Additionally, Kean highlights the safety, economic, and environmental benefits of Permian Highway, writing:
Pipelines are the safest way of transporting the energy we all need to sustain our economy and way of life. Unlike roads, rail lines and power lines, pipelines move this energy underground with the ground above restored following construction. The 810 miles of pipelines already operating in the Hill Country today include Kinder Morgan’s Hill Country Pipeline, which has operated safely for decades. Actually, we’d argue that the pipelines in the Hill Country are safer than some of the roads Texans travel routinely.
The Permian Highway Pipeline has provided more than 2,000 well-paying jobs. It will reduce wasteful and environmentally destructive flaring in West Texas and will benefit countless people in Texas and elsewhere. We have chosen the route carefully and paid landowners handsomely for the easements. We will restore the land when construction is complete and have secured significant additional lands for endangered species habitat. Shutting down the pipeline, as some have demanded, denies these benefits and sends over 2,000 workers home months ahead of the project’s anticipated completion early next year.

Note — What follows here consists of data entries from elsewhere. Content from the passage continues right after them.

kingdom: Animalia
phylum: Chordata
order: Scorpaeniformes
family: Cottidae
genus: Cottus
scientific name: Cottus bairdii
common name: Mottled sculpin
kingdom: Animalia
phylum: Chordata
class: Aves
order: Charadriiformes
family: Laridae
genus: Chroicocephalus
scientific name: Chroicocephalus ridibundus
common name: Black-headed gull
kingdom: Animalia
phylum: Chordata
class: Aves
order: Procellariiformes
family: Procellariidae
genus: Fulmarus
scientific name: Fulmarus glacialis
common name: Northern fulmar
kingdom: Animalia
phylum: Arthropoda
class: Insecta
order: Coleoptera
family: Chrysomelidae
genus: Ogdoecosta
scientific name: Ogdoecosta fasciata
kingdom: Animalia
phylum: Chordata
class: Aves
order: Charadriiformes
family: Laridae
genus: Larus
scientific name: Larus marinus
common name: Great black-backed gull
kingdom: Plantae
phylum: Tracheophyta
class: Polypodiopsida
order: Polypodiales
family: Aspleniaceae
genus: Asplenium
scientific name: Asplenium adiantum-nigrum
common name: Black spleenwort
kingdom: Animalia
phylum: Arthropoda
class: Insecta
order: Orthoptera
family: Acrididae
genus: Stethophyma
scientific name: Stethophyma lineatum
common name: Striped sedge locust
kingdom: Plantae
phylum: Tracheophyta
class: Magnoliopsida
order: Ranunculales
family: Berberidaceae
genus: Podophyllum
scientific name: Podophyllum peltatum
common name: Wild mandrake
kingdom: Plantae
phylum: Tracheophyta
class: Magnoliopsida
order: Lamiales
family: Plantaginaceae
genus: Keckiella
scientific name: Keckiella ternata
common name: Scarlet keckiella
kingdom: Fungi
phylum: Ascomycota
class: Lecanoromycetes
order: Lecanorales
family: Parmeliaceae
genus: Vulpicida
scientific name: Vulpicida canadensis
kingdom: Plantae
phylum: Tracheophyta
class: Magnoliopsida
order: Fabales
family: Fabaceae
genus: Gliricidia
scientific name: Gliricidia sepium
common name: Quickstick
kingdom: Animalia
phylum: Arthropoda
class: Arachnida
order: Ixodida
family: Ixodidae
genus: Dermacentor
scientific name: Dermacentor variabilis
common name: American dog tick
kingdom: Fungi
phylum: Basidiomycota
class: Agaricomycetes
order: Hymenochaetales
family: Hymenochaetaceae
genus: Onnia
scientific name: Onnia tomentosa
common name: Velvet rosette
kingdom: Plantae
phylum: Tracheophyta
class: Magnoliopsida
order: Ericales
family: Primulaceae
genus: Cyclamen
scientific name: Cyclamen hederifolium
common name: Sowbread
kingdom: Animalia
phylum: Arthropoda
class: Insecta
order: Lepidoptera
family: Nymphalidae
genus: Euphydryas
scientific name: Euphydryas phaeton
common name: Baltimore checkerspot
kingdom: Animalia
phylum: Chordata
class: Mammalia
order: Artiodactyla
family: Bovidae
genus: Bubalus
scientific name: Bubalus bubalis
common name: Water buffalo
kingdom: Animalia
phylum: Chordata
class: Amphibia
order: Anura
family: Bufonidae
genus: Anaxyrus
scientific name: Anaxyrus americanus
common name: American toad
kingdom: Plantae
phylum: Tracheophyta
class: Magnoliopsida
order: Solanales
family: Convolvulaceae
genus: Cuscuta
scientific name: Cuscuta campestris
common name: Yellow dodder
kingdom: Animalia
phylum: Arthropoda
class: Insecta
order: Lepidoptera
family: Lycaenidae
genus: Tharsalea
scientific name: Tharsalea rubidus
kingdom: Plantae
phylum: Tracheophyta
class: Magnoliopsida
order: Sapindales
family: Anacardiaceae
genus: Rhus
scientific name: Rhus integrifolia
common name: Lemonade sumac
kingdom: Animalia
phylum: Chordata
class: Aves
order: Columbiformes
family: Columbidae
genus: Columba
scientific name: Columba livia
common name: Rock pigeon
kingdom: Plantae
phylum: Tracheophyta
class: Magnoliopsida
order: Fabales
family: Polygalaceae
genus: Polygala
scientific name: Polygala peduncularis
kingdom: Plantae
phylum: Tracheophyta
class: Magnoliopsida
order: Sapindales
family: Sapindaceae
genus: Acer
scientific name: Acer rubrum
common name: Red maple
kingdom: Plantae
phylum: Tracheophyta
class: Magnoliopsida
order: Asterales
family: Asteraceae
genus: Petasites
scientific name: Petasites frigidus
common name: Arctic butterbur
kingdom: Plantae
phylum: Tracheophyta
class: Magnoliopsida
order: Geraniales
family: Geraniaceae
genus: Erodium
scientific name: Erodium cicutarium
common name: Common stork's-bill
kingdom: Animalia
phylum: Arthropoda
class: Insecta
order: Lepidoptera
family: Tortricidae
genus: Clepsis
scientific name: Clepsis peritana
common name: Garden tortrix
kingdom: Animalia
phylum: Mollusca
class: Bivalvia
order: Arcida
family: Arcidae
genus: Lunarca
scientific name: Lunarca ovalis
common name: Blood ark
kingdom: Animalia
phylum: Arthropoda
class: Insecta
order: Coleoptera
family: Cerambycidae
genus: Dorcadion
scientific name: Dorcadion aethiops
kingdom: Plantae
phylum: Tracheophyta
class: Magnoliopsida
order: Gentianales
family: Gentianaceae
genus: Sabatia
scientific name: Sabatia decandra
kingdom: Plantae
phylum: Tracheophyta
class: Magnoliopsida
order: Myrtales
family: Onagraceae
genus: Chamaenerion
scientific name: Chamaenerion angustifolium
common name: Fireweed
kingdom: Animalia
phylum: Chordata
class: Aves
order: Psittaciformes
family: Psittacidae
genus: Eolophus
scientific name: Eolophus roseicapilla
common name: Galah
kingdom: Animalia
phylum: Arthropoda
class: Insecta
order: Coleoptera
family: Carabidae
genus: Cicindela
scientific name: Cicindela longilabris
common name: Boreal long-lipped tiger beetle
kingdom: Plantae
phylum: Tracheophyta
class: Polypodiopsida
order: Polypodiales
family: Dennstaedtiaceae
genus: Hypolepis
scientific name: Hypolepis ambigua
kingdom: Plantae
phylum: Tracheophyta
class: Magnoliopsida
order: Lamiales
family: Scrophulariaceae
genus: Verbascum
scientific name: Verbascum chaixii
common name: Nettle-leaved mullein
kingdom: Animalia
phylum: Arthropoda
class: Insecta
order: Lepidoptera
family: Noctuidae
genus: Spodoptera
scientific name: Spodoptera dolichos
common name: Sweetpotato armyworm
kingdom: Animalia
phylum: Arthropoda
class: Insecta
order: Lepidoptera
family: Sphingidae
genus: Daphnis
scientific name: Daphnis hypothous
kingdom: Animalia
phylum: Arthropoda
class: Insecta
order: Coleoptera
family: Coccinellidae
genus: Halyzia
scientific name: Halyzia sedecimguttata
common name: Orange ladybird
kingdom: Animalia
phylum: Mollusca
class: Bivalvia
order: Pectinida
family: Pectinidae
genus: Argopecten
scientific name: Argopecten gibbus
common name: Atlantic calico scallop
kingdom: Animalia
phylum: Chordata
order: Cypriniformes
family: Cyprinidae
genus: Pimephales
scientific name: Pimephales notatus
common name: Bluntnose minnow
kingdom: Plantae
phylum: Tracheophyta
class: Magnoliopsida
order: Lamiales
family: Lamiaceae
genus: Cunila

Kean also emphasizes the extensive public outreach that has been performed regarding the pipeline’s route, which included five public meetings as well as hundreds of additional meetings with individual landowners – resulting in over 150 individual adjustments to the proposed pipeline route based on feedback from landowners and the community.
Now, heeding feedback from community members and in close coordination with local officials, the U.S. Army Corps of Engineers, and the Texas Railroad Commission, Kinder Morgan has continued to build on their commitment to safety and environmental conservation while meeting American energy needs by re-routing Permian Highway around the Blanco River.
As Kean concludes, now more than ever before, it is “important to focus on facts and not fear. Those facts bear out what we all know: landowners in Texas and across America have long lived in safe proximity to pipelines, enjoying the benefits of both affordable energy and a clean environment.”